Carbohydrates are a macronutrient that comes in the form of fiber, starches, and sugars. They are essential and are turned into glucose by the body to provide it with energy.
There are many different kinds of carbohydrates and they are split into two kinds; simple carbohydrates and complex carbohydrates.
Both starches and fiber are classed as complex carbohydrates. Starches are harder for the body to break down and include beans, legumes, fruits, whole grain products, and vegetables.
Fiber is not broken down at all by the body and passes straight through the digestive system. It is found in many natural products, including fruit, vegetables, nuts and seeds, whole grains, and legumes.
Fiber is essential in the body to aid digestion, help keep you fuller for longer, regulate blood sugar, and lower cholesterol.
Sugars are simple carbohydrates that are broken down by the body quickly which leads to a blood sugar spike and then a drop.
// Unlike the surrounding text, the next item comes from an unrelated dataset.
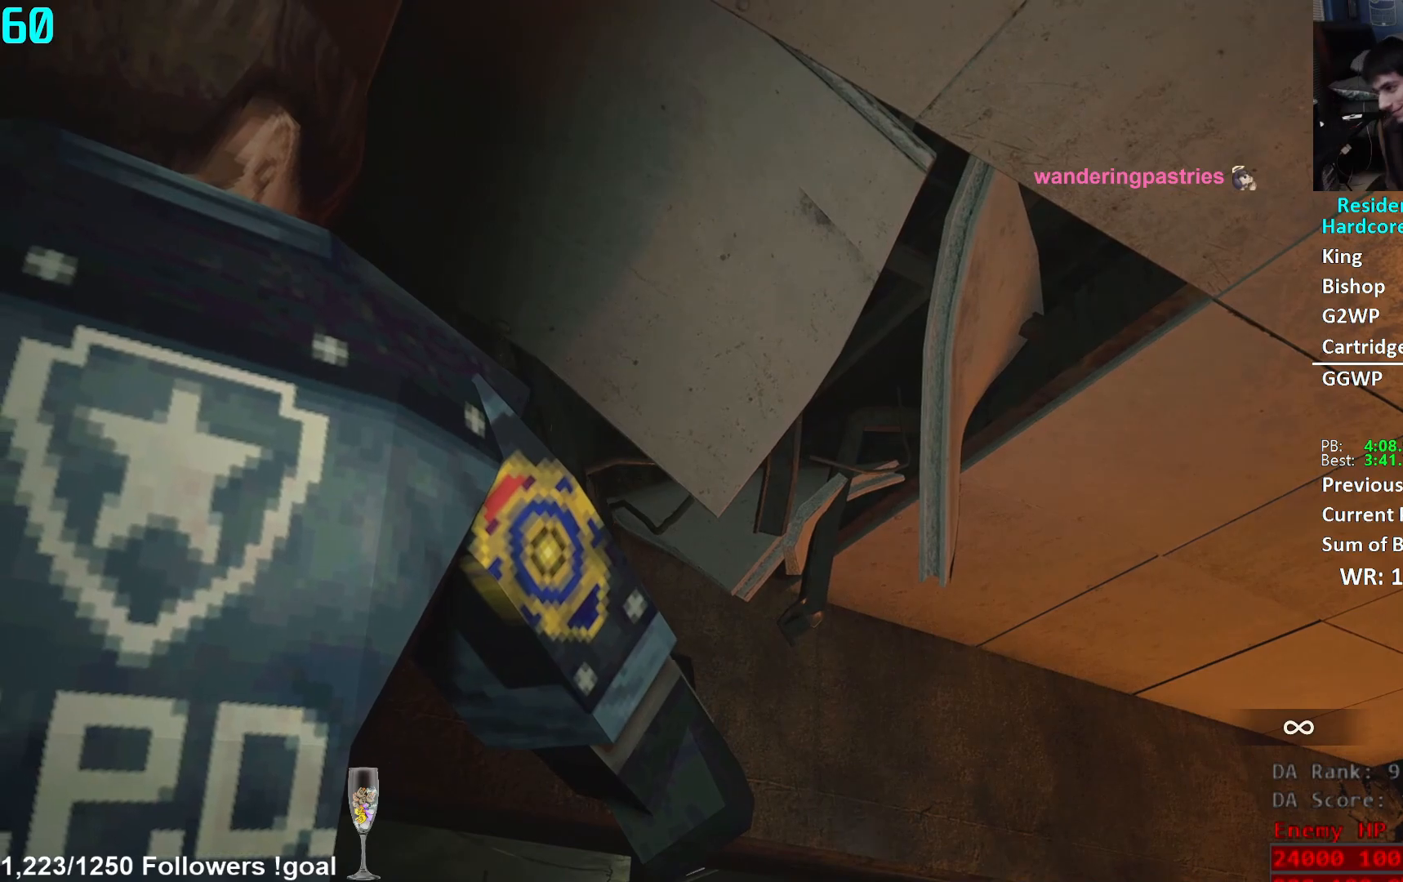
{"buttons": ["L1"], "left_stick": "center", "right_stick": "left", "events": [[467, "right_stick", "left"]]}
There are two kinds of sugars; those that are naturally occurring like the kind found in fruit, and those that are classed as added sugars.
Your body cannot actually tell the difference between natural sugars and added sugars and it processes them in the same way, however, natural sugars tend to come with other micronutrients (like vitamins in fruit) which is why it is better to avoid added sugar.
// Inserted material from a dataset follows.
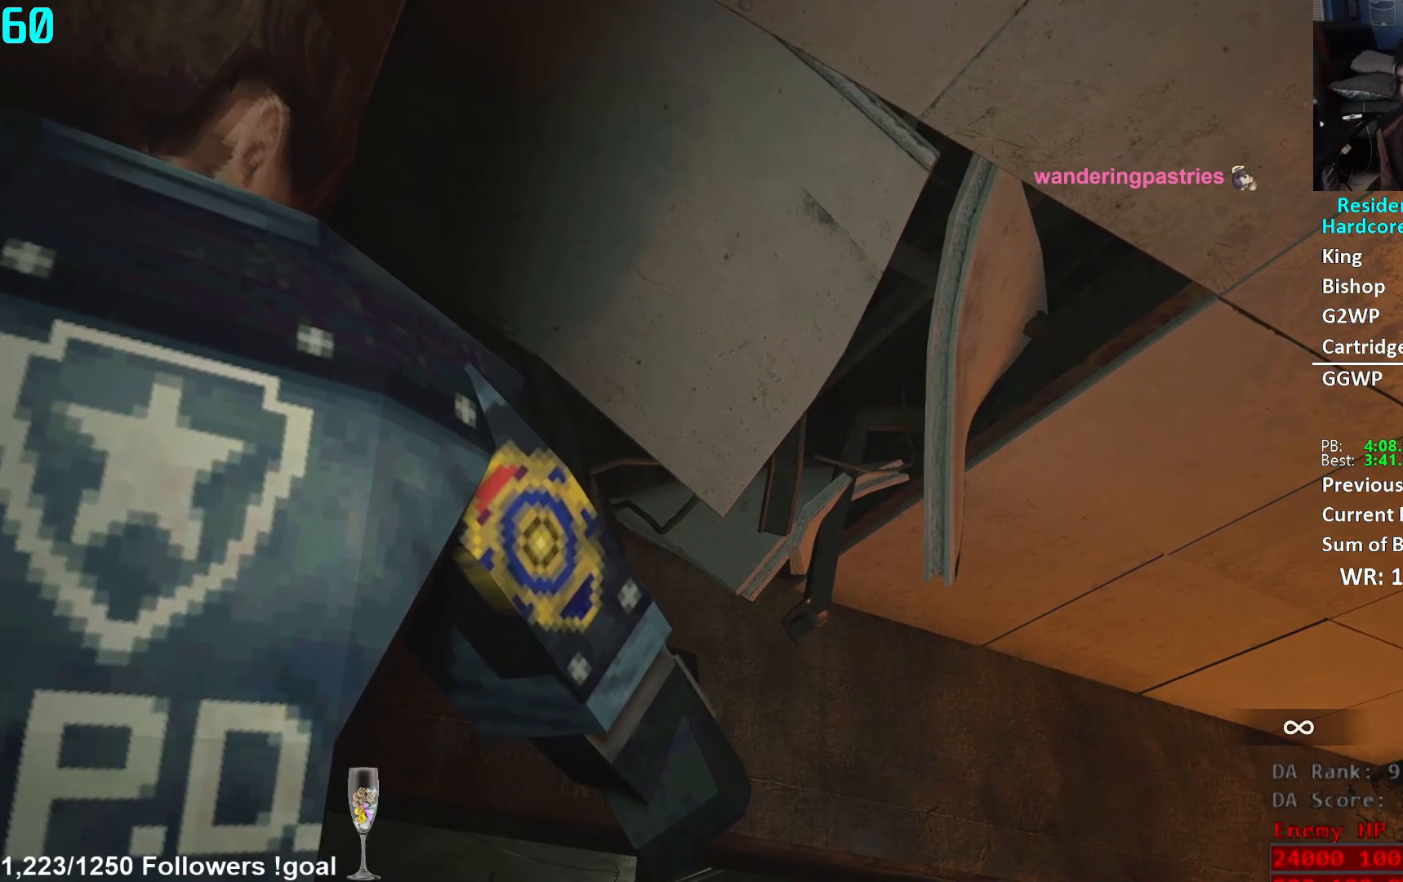
{"buttons": ["L1"], "left_stick": "center", "right_stick": "center", "events": [[184, "right_stick", "center"], [234, "left_stick", "left"], [284, "left_stick", "down-left"], [467, "left_stick", "center"]]}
Food that is high in carbohydrates tends to be quite high in calories too. Carbohydrates provide around 4 calories per gram.
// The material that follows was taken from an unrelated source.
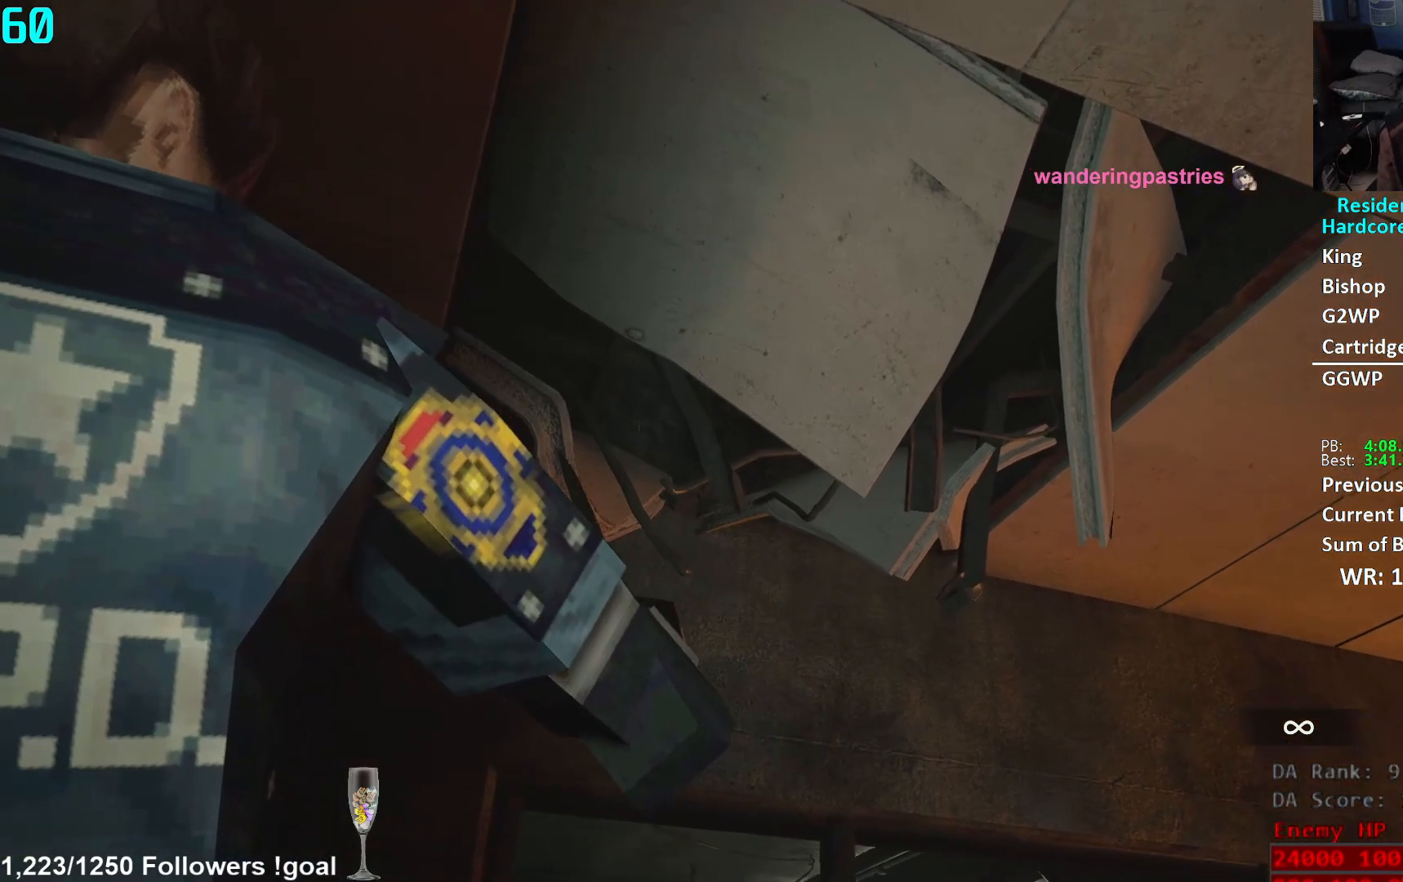
{"buttons": ["L1"], "left_stick": "center", "right_stick": "center", "events": []}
Dietary fat is a kind of macronutrient. It is essential in the body, but only in small amounts. Eating too many fats can be harmful to your health. Food that is high in fat is also high in calories, providing around 9 calories per gram.
There are three different kinds of dietary fats found in foods; saturated fats, unsaturated fats, and trans fats.
Unsaturated fats are usually referred to as healthy fats. They are liquid at room temperature and are better to consume than other kinds of fats.
There are two different kinds of unsaturated fats; monounsaturated fats and polyunsaturated fats.
Monounsaturated fats include olive oil, avocados, some nuts, and seeds. Polyunsaturated fats are found in sunflower oil, corn oil, flaxseed oil, flaxseeds, fish, and some nuts and seeds.
Omega-3 is a well-known polyunsaturated fat that is difficult for the body to get. Eating fish 2 – 3 times a week, or taking an omega-3 supplement can ensure you get this essential fatty acid in your diet.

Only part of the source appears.